> _AIM OF THE EXERCISE_: Quote the entries below from the line with "M 1562,9 L 1818,9" through the line with "M 1719,896 L 1735,913 L 1725,923 L 1709,905 Z", both ends included, and only those lines.
** RECORD EXCERPTS follows **
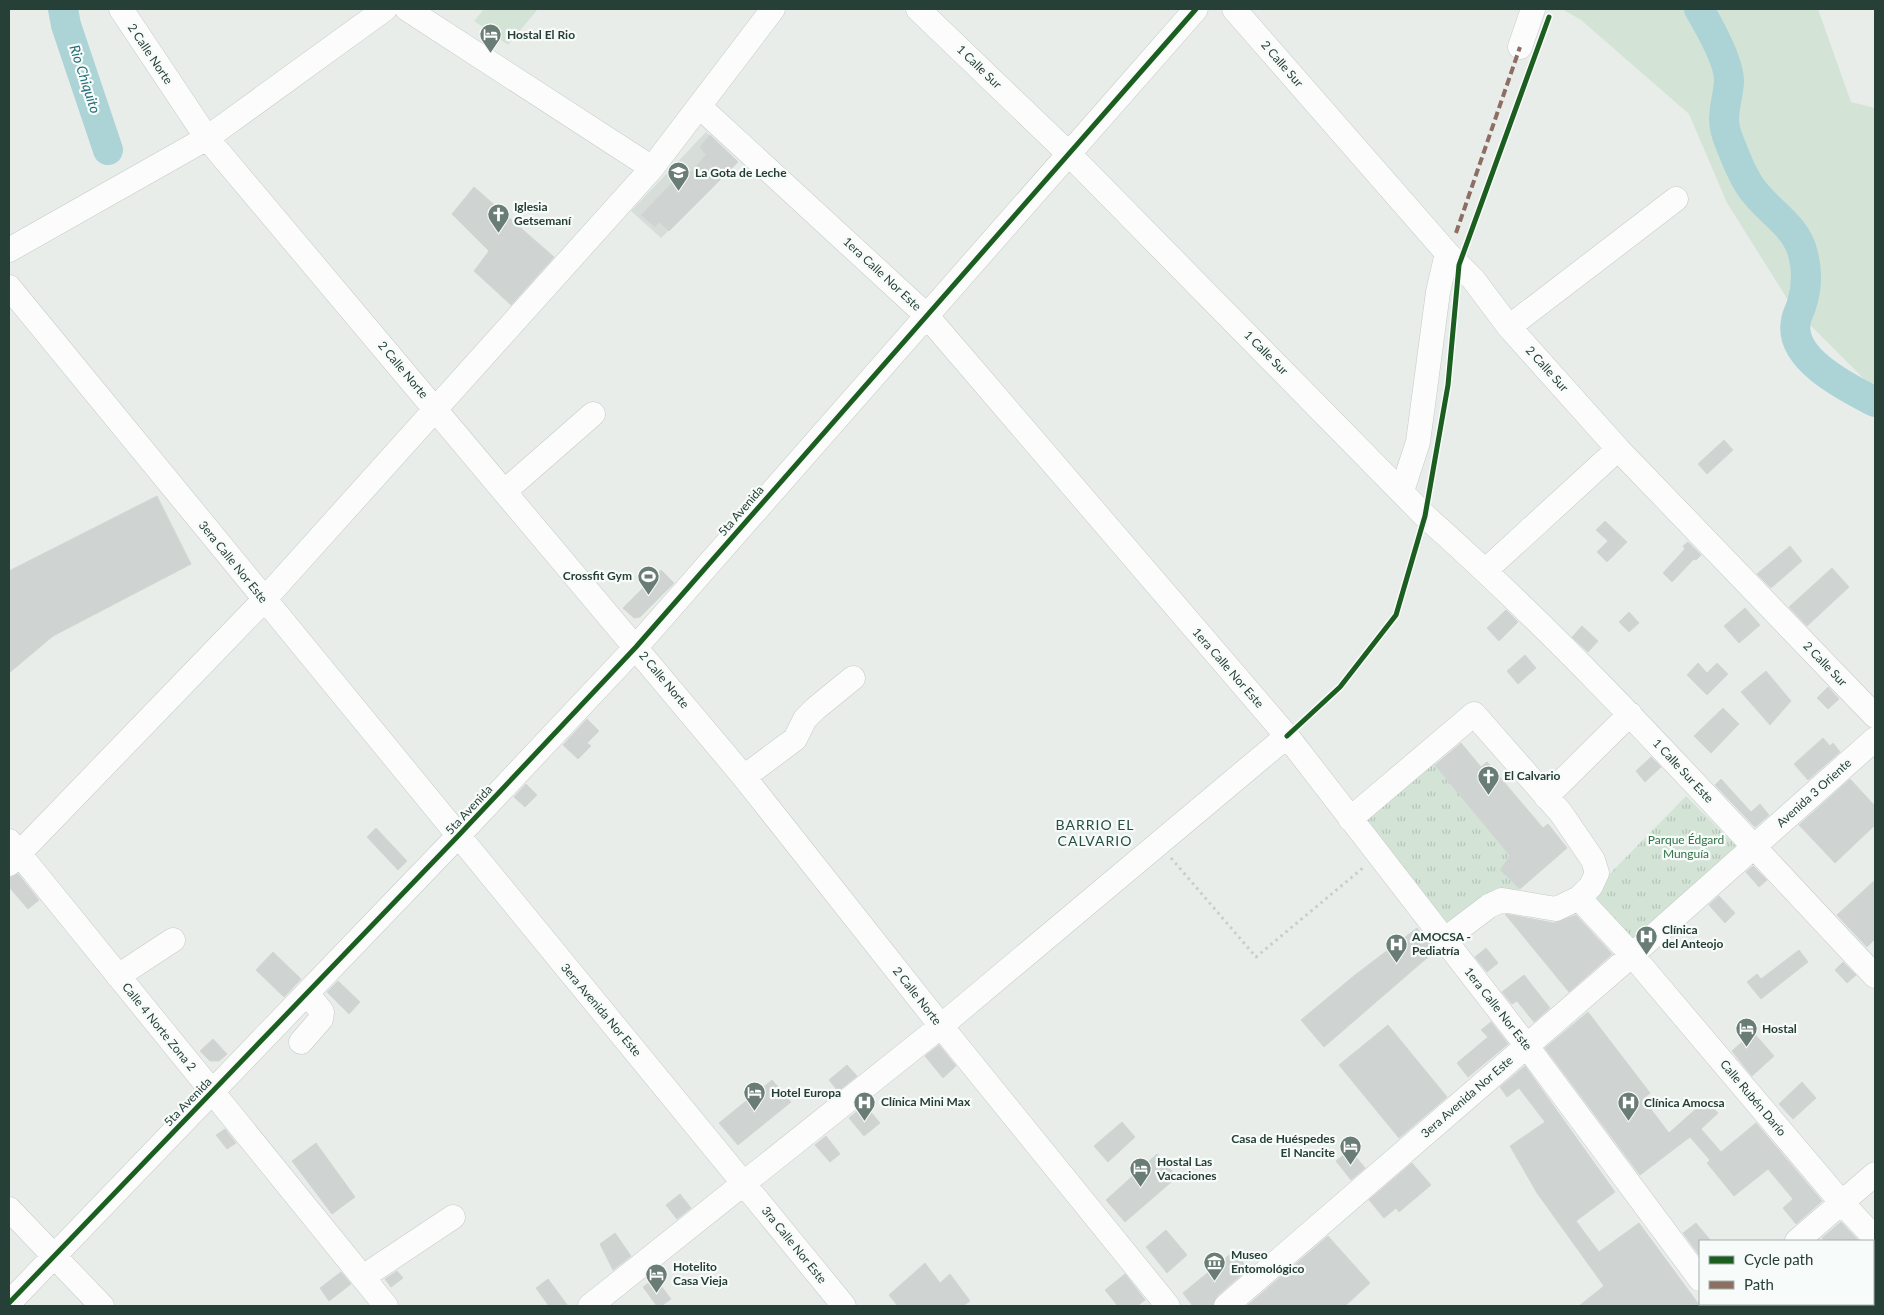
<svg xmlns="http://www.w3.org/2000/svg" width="1884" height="1315" font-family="Lato,sans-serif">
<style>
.built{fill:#d7deda}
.green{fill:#d3e4d7}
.park{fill:url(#park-tufts)}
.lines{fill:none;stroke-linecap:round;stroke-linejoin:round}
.river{stroke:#acd3d6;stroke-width:30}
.building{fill:#cfd4d2;stroke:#d1d6d3}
.minor-casing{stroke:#c5cac7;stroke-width:25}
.path{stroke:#c7cecb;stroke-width:3;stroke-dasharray:2.5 4;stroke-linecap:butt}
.minor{stroke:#fcfcfc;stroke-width:24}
.quiet{stroke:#8d6e63;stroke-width:4;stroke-dasharray:8 4;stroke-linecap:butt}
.cycleway-casing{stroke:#f7fbf9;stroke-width:8}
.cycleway{stroke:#1b5e20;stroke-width:5}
.labels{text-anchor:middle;stroke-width:4.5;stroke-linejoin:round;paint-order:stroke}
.poi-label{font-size:12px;font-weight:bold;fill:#263f37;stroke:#f7fbf9;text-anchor:start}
.street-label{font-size:12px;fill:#263f37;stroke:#f7fbf9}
.park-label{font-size:12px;fill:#337449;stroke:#f7fbf9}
.water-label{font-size:14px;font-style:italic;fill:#246e78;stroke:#f7fbf9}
.neighbourhood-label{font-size:14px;letter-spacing:1px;fill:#235043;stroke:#f7fbf9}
</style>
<defs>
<pattern id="park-tufts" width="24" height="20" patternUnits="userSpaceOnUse" patternTransform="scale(1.25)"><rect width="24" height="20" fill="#d3e4d7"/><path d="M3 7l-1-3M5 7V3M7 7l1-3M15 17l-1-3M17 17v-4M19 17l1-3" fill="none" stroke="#b5c5b9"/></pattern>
</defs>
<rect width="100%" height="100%" fill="#e8edea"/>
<path class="built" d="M 706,132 L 738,162 L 661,238 L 631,211 Z"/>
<path class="green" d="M 484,9 L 538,9 L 508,45 L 474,21 Z
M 1562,9 L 1818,9 L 1851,102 L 1875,108 L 1875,390 L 1793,308 L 1727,203 L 1689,114 L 1581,20 Z"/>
<path class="park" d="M 1431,760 L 1510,856 L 1500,870 L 1520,889 L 1446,929 L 1360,818 Z
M 1686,796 L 1738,848 L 1630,941 L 1589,895 Z"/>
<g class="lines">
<path class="river" d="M 63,9 L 66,25 L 108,150
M 1699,9 C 1709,26 1730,63 1729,82 C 1727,106 1719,117 1729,141 C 1735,156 1741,173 1750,186 C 1765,210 1796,224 1803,254 C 1807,269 1807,287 1802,303 C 1801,309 1797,314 1796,321 C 1788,359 1848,388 1875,402"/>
</g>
<path class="building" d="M 710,135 L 738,162 L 669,231 L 659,222 L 655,227 L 641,215 L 675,180 L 668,172 L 676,163 L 688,175 L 706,155 L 700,147 Z
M 474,187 L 554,257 L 511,305 L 474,271 L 489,251 L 452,214 Z
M 1724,440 L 1733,450 L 1707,474 L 1698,464 Z
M 157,496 L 191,564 L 53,636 L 9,673 L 9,571 Z
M 1605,521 L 1627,542 L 1607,562 L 1597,552 L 1608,541 L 1596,530 Z
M 1688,542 L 1701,555 L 1696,560 L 1694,559 L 1672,582 L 1663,573 L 1685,549 L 1683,546 Z
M 1790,546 L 1802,561 L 1771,588 L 1757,574 Z
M 1832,568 L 1849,587 L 1807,626 L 1789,607 Z
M 661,570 L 674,583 L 640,617 L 634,618 L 623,608 Z
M 1745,608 L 1760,625 L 1739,643 L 1724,626 Z
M 1506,610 L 1518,622 L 1499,641 L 1487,628 Z
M 1629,612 L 1639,623 L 1629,632 L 1619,622 Z
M 1582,626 L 1598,641 L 1588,652 L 1572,637 Z
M 1525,655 L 1536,668 L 1518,684 L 1507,671 Z
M 1698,663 L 1707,673 L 1717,663 L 1728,674 L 1707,695 L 1687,675 Z
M 1766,671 L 1791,701 L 1770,725 L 1741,692 Z
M 1828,687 L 1839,699 L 1828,709 L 1817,698 Z
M 1723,708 L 1739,724 L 1711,753 L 1694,736 Z
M 587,719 L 599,731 L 587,743 L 591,746 L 578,759 L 563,745 Z
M 1823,738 L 1830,746 L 1833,743 L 1840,752 L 1808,780 L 1794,764 Z
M 1461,743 L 1481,767 L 1487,762 L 1543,828 L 1548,824 L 1567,848 L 1520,889 L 1500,870 L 1510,856 L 1435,765 Z
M 1651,757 L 1661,767 L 1645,782 L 1636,771 Z
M 1721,779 L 1751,812 L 1760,804 L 1769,815 L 1755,827 L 1715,785 Z
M 1850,779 L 1875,806 L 1875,825 L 1835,863 L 1799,825 Z
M 526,784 L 537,795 L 525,807 L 514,797 Z
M 376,828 L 407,861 L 398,870 L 367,837 Z
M 1753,866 L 1767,880 L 1759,887 L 1746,872 Z
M 18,874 L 39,900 L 28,909 L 9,887 L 9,878 Z
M 1875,880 L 1875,939 L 1867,947 L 1837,915 Z
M 1719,896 L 1735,913 L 1725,923 L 1709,905 Z
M 1505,914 L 1554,923 L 1576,915 L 1612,954 L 1569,992 Z
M 1417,928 L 1435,951 L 1324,1047 L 1301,1020 L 1355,975 Z
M 1486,948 L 1498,963 L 1487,972 L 1475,957 Z
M 1799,950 L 1808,962 L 1761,999 L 1747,982 L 1757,974 L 1761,979 Z
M 273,952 L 301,979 L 284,997 L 256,970 Z
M 1843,962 L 1856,975 L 1847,983 L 1835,970 Z
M 1524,975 L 1550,1008 L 1534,1022 L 1517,1001 L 1512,1004 L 1502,992 Z
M 338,981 L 360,1002 L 349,1014 L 327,992 Z
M 1588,1012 L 1650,1093 L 1643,1099 L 1669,1133 L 1706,1100 L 1718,1113 L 1701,1129 L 1721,1152 L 1756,1123 L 1822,1201 L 1796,1224 L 1783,1208 L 1793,1199 L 1768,1169 L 1734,1196 L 1707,1163 L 1710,1160 L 1690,1137 L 1640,1175 L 1545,1048 Z
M 1491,1022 L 1508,1044 L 1468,1077 L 1457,1063 L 1488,1037 L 1481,1030 Z
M 1388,1025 L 1447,1097 L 1399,1138 L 1339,1065 Z
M 1753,1032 L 1774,1056 L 1752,1076 L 1732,1051 Z
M 213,1039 L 227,1054 L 219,1061 L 210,1061 L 200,1051 Z
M 939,1045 L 956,1066 L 943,1078 L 925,1056 Z
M 847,1065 L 857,1076 L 838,1091 L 829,1080 Z
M 1525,1066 L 1615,1192 L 1576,1221 L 1599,1252 L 1639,1223 L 1700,1306 L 1579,1306 L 1604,1286 L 1537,1193 L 1510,1146 L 1545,1122 L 1519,1088 L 1507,1097 L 1500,1087 Z
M 772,1080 L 791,1102 L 738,1145 L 719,1123 Z
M 1802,1082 L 1816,1098 L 1793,1119 L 1779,1104 Z
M 865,1105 L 880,1123 L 864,1136 L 849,1118 Z
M 1122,1122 L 1135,1137 L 1108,1162 L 1094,1146 Z
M 225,1129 L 236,1143 L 227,1149 L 216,1135 Z
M 826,1136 L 840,1154 L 830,1162 L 815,1145 Z
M 316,1143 L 355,1197 L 332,1214 L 292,1161 Z
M 1350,1150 L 1365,1168 L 1351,1180 L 1336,1161 Z
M 1157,1154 L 1177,1177 L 1125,1222 L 1106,1200 Z
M 1412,1163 L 1431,1185 L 1399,1212 L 1396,1208 L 1384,1218 L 1369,1200 Z
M 680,1194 L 691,1208 L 677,1219 L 666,1205 Z
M 1841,1222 L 1859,1241 L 1825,1241 L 1822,1238 Z
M 1696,1223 L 1711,1241 L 1700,1241 L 1700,1256 L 1683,1233 Z
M 1166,1230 L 1187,1255 L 1167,1273 L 1146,1247 Z
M 615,1233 L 631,1256 L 613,1270 L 600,1244 Z
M 1328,1236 L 1370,1283 L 1345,1306 L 1247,1306 Z
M 1234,1251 L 1248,1269 L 1217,1296 L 1213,1306 L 1192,1305 L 1183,1293 Z
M 925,1263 L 940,1283 L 950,1274 L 970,1301 L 963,1306 L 898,1306 L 889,1295 Z
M 397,1271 L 403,1278 L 391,1287 L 385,1279 Z
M 341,1272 L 351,1284 L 329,1301 L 320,1288 Z
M 1125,1274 L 1145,1300 L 1137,1306 L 1118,1306 L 1105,1290 Z
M 655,1278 L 671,1299 L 661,1306 L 657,1306 L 643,1287 Z
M 548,1279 L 568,1306 L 549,1306 L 536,1288 Z"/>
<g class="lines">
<defs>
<path id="minor" d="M 121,9 L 207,138 L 744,777 L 941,1026 L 1168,1306
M 407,9 L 652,168
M 918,9 L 1069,154 L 1425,516 C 1586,659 1728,821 1875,976
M 1234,9 L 1447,253 L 1473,279 L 1509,327 L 1618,449 L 1875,716
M 1520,47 L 1533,9
M 700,107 L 926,315 L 1287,736 L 1526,1045 L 1700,1279
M 9,250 L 207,138 L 385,9
M 9,287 L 844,1306
M 1509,327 L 1676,199
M 505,491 L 593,414
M 1402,491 L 1418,442 L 1438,292 L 1447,253
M 1486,570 L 1618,449
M 744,777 L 795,739 L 805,719 L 815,709 L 853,678
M 1546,797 L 1630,714
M 1350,819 L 1474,714 L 1561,813 L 1593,860 L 1597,873 L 1591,886 L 1579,898 L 1556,909 L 1502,900 L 1489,906 L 1444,940
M 9,841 L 386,1306
M 9,864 L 264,600 L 652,168 L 773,9
M 1579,898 L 1632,955 L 1841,1202 L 1875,1238
M 118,976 L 173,940
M 301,1042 L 321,1019 L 322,1012 L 307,993
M 9,1209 L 102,1306
M 1797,1241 L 1875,1174
M 363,1277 L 453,1217
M 9,1303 L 458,836 L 636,647 L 1196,9
M 590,1306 L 941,1026 L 1287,736
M 1226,1306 L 1632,955 L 1875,739
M 1717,1306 L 1719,1304"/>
</defs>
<use href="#minor" class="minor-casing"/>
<path class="path" d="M 1171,858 L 1256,957 L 1364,867"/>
<use href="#minor" class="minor"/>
<path class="quiet" d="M 1456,233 L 1520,47"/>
<defs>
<path id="cycleway" d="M 1287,736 L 1340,687 L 1396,615 L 1425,516 L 1448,385 L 1459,265 L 1549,17
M 9,1303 L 458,836 L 636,647 L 1196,9"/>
</defs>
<use href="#cycleway" class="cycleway-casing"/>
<use href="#cycleway" class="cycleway"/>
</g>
<defs>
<symbol id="hotel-pin" viewBox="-11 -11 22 30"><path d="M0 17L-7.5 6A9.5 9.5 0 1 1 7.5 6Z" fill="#6a7c76" stroke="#f7fbf9"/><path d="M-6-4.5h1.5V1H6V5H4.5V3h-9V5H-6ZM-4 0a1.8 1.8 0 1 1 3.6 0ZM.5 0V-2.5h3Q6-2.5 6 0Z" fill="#fff"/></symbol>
<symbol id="school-pin" viewBox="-11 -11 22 30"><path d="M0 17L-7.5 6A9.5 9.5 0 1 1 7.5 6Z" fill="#6a7c76" stroke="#f7fbf9"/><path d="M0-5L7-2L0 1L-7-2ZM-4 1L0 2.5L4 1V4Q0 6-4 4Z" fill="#fff"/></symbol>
<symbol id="church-pin" viewBox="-11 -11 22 30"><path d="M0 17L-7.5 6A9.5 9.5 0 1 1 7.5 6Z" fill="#6a7c76" stroke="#f7fbf9"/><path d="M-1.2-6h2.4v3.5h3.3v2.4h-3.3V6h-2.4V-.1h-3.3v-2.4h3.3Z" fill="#fff"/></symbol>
<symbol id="stadium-pin" viewBox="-11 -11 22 30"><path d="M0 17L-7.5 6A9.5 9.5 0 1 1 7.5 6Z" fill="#6a7c76" stroke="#f7fbf9"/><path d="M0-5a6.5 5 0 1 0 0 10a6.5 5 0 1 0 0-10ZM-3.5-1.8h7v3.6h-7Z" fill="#fff"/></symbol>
<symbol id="hospital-pin" viewBox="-11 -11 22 30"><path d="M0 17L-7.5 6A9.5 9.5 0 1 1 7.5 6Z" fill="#6a7c76" stroke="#f7fbf9"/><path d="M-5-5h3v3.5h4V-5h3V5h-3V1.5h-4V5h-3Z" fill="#fff"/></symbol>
<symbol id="museum-pin" viewBox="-11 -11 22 30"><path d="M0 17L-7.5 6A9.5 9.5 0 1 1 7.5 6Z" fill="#6a7c76" stroke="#f7fbf9"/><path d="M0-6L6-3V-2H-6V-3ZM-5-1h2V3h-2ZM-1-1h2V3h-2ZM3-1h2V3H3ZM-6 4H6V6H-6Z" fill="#fff"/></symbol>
</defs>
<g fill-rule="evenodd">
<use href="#hotel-pin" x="478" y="22" width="25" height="34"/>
<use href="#school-pin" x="666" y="160" width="25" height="34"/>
<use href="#church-pin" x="486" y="202" width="25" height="34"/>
<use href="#stadium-pin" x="636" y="564" width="25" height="34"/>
<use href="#church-pin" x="1476" y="764" width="25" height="34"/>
<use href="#hospital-pin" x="1634" y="924" width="25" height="34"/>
<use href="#hospital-pin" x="1384" y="932" width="25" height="34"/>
<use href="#hotel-pin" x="1734" y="1016" width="25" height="34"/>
<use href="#hotel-pin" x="742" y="1080" width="25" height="34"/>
<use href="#hospital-pin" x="852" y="1090" width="25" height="34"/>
<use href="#hospital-pin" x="1616" y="1090" width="25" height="34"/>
<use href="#hotel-pin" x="1338" y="1134" width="25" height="34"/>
<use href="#hotel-pin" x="1128" y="1156" width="25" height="34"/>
<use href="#museum-pin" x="1202" y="1250" width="25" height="34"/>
<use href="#hotel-pin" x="644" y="1262" width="25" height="34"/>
</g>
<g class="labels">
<g class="poi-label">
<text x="507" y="39">Hostal El Rio</text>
<text x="695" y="177">La Gota de Leche</text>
<text x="514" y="211">Iglesia<tspan x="514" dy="14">Getsemaní</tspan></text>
<text x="632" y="580" text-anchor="end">Crossfit Gym</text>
<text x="1504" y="780">El Calvario</text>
<text x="1662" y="934">Clínica<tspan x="1662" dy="14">del Anteojo</tspan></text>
<text x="1412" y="941">AMOCSA -<tspan x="1412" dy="14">Pediatría</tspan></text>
<text x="1762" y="1033">Hostal</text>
<text x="771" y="1097">Hotel Europa</text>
<text x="881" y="1106">Clínica Mini Max</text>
<text x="1644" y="1107">Clínica Amocsa</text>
<text x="1335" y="1143" text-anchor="end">Casa de Huéspedes<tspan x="1335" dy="14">El Nancite</tspan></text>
<text x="1157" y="1166">Hostal Las<tspan x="1157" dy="14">Vacaciones</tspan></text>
<text x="1231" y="1259">Museo<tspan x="1231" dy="14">Entomológico</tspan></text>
<text x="673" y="1271">Hotelito<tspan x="673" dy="14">Casa Vieja</tspan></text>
</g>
<g class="street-label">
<text transform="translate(150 54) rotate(56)" y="4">2 Calle Norte</text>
<text transform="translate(1282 64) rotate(49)" y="4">2 Calle Sur</text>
<text transform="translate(979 67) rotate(44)" y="4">1 Calle Sur</text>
<text transform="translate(882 274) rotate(43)" y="4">1era Calle Nor Este</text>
<text transform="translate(1266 353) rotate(45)" y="4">1 Calle Sur</text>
<text transform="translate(1547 369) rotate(48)" y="4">2 Calle Sur</text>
<text transform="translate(403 370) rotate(50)" y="4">2 Calle Norte</text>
<text transform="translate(741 511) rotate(-49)" y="4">5ta Avenida</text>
<text transform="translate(233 562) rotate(51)" y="4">3era Calle Nor Este</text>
<text transform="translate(1825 664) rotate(46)" y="4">2 Calle Sur</text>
<text transform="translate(1228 668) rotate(49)" y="4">1era Calle Nor Este</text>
<text transform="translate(664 680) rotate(50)" y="4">2 Calle Norte</text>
<text transform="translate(1683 771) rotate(47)" y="4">1 Calle Sur Este</text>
<text transform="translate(1814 793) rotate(-42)" y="4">Avenida 3 Oriente</text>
<text transform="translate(469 810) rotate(-47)" y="4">5ta Avenida</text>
<text transform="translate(917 996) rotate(52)" y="4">2 Calle Norte</text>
<text transform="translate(1498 1009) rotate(52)" y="4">1era Calle Nor Este</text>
<text transform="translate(601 1010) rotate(50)" y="4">3era Avenida Nor Este</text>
<text transform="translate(159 1027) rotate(51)" y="4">Calle 4 Norte Zona 2</text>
<text transform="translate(1467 1097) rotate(-41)" y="4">3era Avenida Nor Este</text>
<text transform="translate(1753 1098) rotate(50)" y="4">Calle Rubén Darío</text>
<text transform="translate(188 1102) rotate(-46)" y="4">5ta Avenida</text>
<text transform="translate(794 1245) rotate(51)" y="4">3ra Calle Nor Este</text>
</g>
<g class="park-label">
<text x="1686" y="844">Parque Édgard<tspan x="1686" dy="14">Munguía</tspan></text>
</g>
<g class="water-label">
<text transform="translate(85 79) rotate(72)" y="5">Rio Chiquito</text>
</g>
<g class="neighbourhood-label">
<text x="1095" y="830">BARRIO EL<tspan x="1095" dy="16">CALVARIO</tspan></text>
</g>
</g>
<rect width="1884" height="1315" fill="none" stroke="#263f37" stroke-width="20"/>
<rect x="1699" y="1240" width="175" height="65" fill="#f7fbf9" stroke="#a3b0ab"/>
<rect x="1709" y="1256" width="25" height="8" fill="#1b5e20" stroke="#a3b0ab"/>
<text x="1744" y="1265" font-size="15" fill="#263f37">Cycle path</text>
<rect x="1709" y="1281" width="25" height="8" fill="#8d6e63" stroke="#a3b0ab"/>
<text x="1744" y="1290" font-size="15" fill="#263f37">Path</text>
</svg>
** End of RECORD EXCERPTS **
> _TASK RESULT_:
M 1562,9 L 1818,9 L 1851,102 L 1875,108 L 1875,390 L 1793,308 L 1727,203 L 1689,114 L 1581,20 Z"/>
<path class="park" d="M 1431,760 L 1510,856 L 1500,870 L 1520,889 L 1446,929 L 1360,818 Z
M 1686,796 L 1738,848 L 1630,941 L 1589,895 Z"/>
<g class="lines">
<path class="river" d="M 63,9 L 66,25 L 108,150
M 1699,9 C 1709,26 1730,63 1729,82 C 1727,106 1719,117 1729,141 C 1735,156 1741,173 1750,186 C 1765,210 1796,224 1803,254 C 1807,269 1807,287 1802,303 C 1801,309 1797,314 1796,321 C 1788,359 1848,388 1875,402"/>
</g>
<path class="building" d="M 710,135 L 738,162 L 669,231 L 659,222 L 655,227 L 641,215 L 675,180 L 668,172 L 676,163 L 688,175 L 706,155 L 700,147 Z
M 474,187 L 554,257 L 511,305 L 474,271 L 489,251 L 452,214 Z
M 1724,440 L 1733,450 L 1707,474 L 1698,464 Z
M 157,496 L 191,564 L 53,636 L 9,673 L 9,571 Z
M 1605,521 L 1627,542 L 1607,562 L 1597,552 L 1608,541 L 1596,530 Z
M 1688,542 L 1701,555 L 1696,560 L 1694,559 L 1672,582 L 1663,573 L 1685,549 L 1683,546 Z
M 1790,546 L 1802,561 L 1771,588 L 1757,574 Z
M 1832,568 L 1849,587 L 1807,626 L 1789,607 Z
M 661,570 L 674,583 L 640,617 L 634,618 L 623,608 Z
M 1745,608 L 1760,625 L 1739,643 L 1724,626 Z
M 1506,610 L 1518,622 L 1499,641 L 1487,628 Z
M 1629,612 L 1639,623 L 1629,632 L 1619,622 Z
M 1582,626 L 1598,641 L 1588,652 L 1572,637 Z
M 1525,655 L 1536,668 L 1518,684 L 1507,671 Z
M 1698,663 L 1707,673 L 1717,663 L 1728,674 L 1707,695 L 1687,675 Z
M 1766,671 L 1791,701 L 1770,725 L 1741,692 Z
M 1828,687 L 1839,699 L 1828,709 L 1817,698 Z
M 1723,708 L 1739,724 L 1711,753 L 1694,736 Z
M 587,719 L 599,731 L 587,743 L 591,746 L 578,759 L 563,745 Z
M 1823,738 L 1830,746 L 1833,743 L 1840,752 L 1808,780 L 1794,764 Z
M 1461,743 L 1481,767 L 1487,762 L 1543,828 L 1548,824 L 1567,848 L 1520,889 L 1500,870 L 1510,856 L 1435,765 Z
M 1651,757 L 1661,767 L 1645,782 L 1636,771 Z
M 1721,779 L 1751,812 L 1760,804 L 1769,815 L 1755,827 L 1715,785 Z
M 1850,779 L 1875,806 L 1875,825 L 1835,863 L 1799,825 Z
M 526,784 L 537,795 L 525,807 L 514,797 Z
M 376,828 L 407,861 L 398,870 L 367,837 Z
M 1753,866 L 1767,880 L 1759,887 L 1746,872 Z
M 18,874 L 39,900 L 28,909 L 9,887 L 9,878 Z
M 1875,880 L 1875,939 L 1867,947 L 1837,915 Z
M 1719,896 L 1735,913 L 1725,923 L 1709,905 Z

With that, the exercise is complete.